The other thing that happens when you practice unreality, is that your belief system for navigating the actual world is prone, just like an electrical circuit, to arcing when it has to ground itself against actual reality. Arcing is inherently destructive (it’s how we weld metal) and there are sparks. I think it’s a worthy analogy — and we’re witnessing it right now in the aftermath of the Trump election. Samuels makes the point in the piece (and I agree with him wholeheartedly) that Kamala Harris was perhaps the worst presidential candidate in the last 100 years, and the permission structuring around attempting to force people to vote for her using racial and misogynistic guilt (she’s a woman! She’s African-American even though she’s not!) just couldn’t work. It was so unbelievable that enough of the electorate couldn’t just party line NPC it in. And she lost to a candidate who was widely reviled, and the entire press corps had fallen into lockstep of chronically attacking. The result was truly a silent revolution. Because of social shaming, you couldn’t even admit that you might consider voting for Trump without public ostracism. I voted for Trump myself, and still can’t bring up that issue with the majority of liberal friends I still hold. That’s majorly fucked up.

Where Samuels’ analogy falls apart, though, is that these types of outcomes and conflicts are literally occurring across Western civilization. The tendency that Samuels exhibits is to attribute the temporary success of Obama’s campaign to an amalgamation of old and new cunning, and particular individuals. If that were the case, though, we would not be seeing similar types of conflicts across a spectrum of countries, with different outcomes across a variety of countries. One might rack up conservative victories in Hungary/Orban and Italy/Meloni to nations that are in the process of re-grounding toward more appropriate national self-interest. As well, one might consider nations like France, Britain and Canada still in flux.
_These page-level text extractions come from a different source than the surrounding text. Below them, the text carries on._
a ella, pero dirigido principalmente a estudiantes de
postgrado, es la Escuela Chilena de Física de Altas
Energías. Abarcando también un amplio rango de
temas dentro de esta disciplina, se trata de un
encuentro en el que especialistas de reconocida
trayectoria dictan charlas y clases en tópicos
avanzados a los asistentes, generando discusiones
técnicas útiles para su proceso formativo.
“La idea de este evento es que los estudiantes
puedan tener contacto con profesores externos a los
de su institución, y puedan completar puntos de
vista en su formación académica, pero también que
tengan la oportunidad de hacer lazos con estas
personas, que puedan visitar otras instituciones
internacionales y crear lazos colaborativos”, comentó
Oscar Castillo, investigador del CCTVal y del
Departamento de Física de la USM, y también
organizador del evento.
What is far more likely the overriding dynamic is that we are seeing Turchin’s Elite Overproduction in action across the globalist landscape. Elite Overproduction comes once every 150 years or so (do read Turchin’s book linked here) and happens when there just are too many elites’ kids, and not enough spots for them to assume the same social position as their parents. Why does that matter? If you look out across the political landscape, what we’re actually witnessing is emergent behavior, with the tools of elite manipulation being pulled out of the last century’s toolbox, and finally having the appropriate environmental conditions that they proved to be useful. And it’s U.S. – agnostic. Obama and Axelrod may be clever. But they are just men of their time.

Further, this also gives potential insights into how wider wars get started through Elite Overproduction. When you have too many people competing for too few chairs, then what’s not to like about a Crusade to seize Jerusalem back from the Turks? And the worst conditions for this kind of social virus are when you have an In-group and Out-group that hit the same point of Elite Overproduction at the same time. Then everyone’s raring to go.
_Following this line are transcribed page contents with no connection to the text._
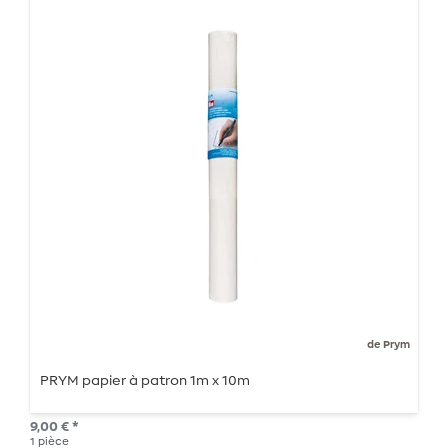
de Prym
PRYM papier à patron 1m x 10m
9,00 € *
1
pièce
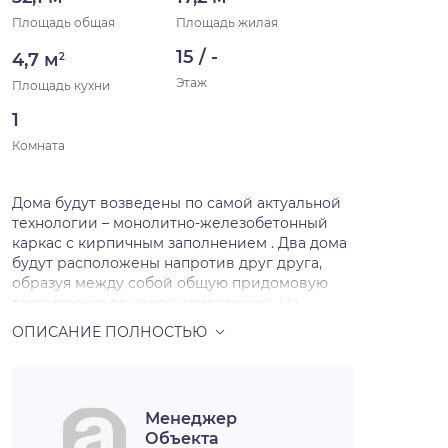
Площадь общая
Площадь жилая
15 / -
4,7 м
2
Этаж
Площадь кухни
1
Комната
Дома будут возведены по самой актуальной
технологии – монолитно-железобетонный
каркас с кирпичным заполнением . Два дома
будут расположены напротив друг друга,
образуя между собой общую придомовую
территорию со своей атмосферой. На
первых этажах в двух секциях расположатся
объекты коммерческой инфраструктуры.
Вокруг домов предусмотрены парковочные
места на 983 автомобиля, за безопасность
которых можно не беспокоиться – вся
Менеджер
территория комплекса огорожена по
Объекта
периметру. Готовые квартиры с ремонтом –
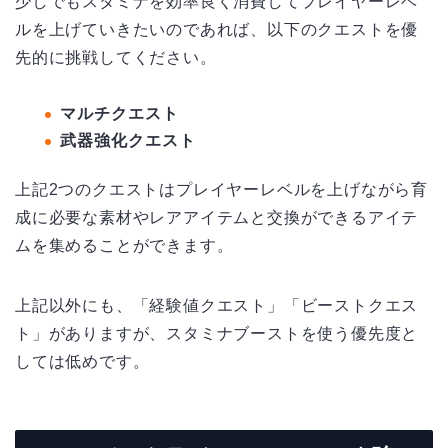
少しでもスタミナを効率良く消費してプレイヤーレベ
ルを上げていきたいのであれば、以下のクエストを優
先的に挑戦してください。
マルチクエスト
武器強化クエスト
上記
2
つのクエストはプレイヤーレベルを上げながら育
成に必要な素材やレアアイテムと交換ができるアイテ
ムを集めることができます。
上記以外にも、「経験値クエスト」「ビーストクエス
ト」がありますが、スタミナブーストを使う優先度と
しては低めです。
If there’s a bigger lesson here, it’s that you’ve got to ground your kids — especially the elite ones — in reality. Or there’s a proclivity for elites to make up self-serving fantasies, and use lots of fancy words to project a preferred image of reality that has nothing to do with it. In our case, I feel like we got lucky by having a robust enough electoral system to elect Donald Trump, and his A-team level staff of advisors. Because the current crop of elites were converging on burning it all down. Or make us vulnerable to a modern day Cortes burning the ships at Veracruz.

P.S. — one thing that is interesting about Samuels’ take on all this is it links Turchin’s book, End Times, that I’ve written about with Rob Henderson’s Troubledin particular his concept of ‘luxury beliefs’ — with the actual modality — permission structures — that’s a how-to for generating political anarchy. But the circumstances have to be right. Otherwise, the virality you need just ain’t there.

P.P.S. I’ve also recently been taken by Mike Benz. His Joe Rogan podcast lays it out. Another post-mortem way worth listening to.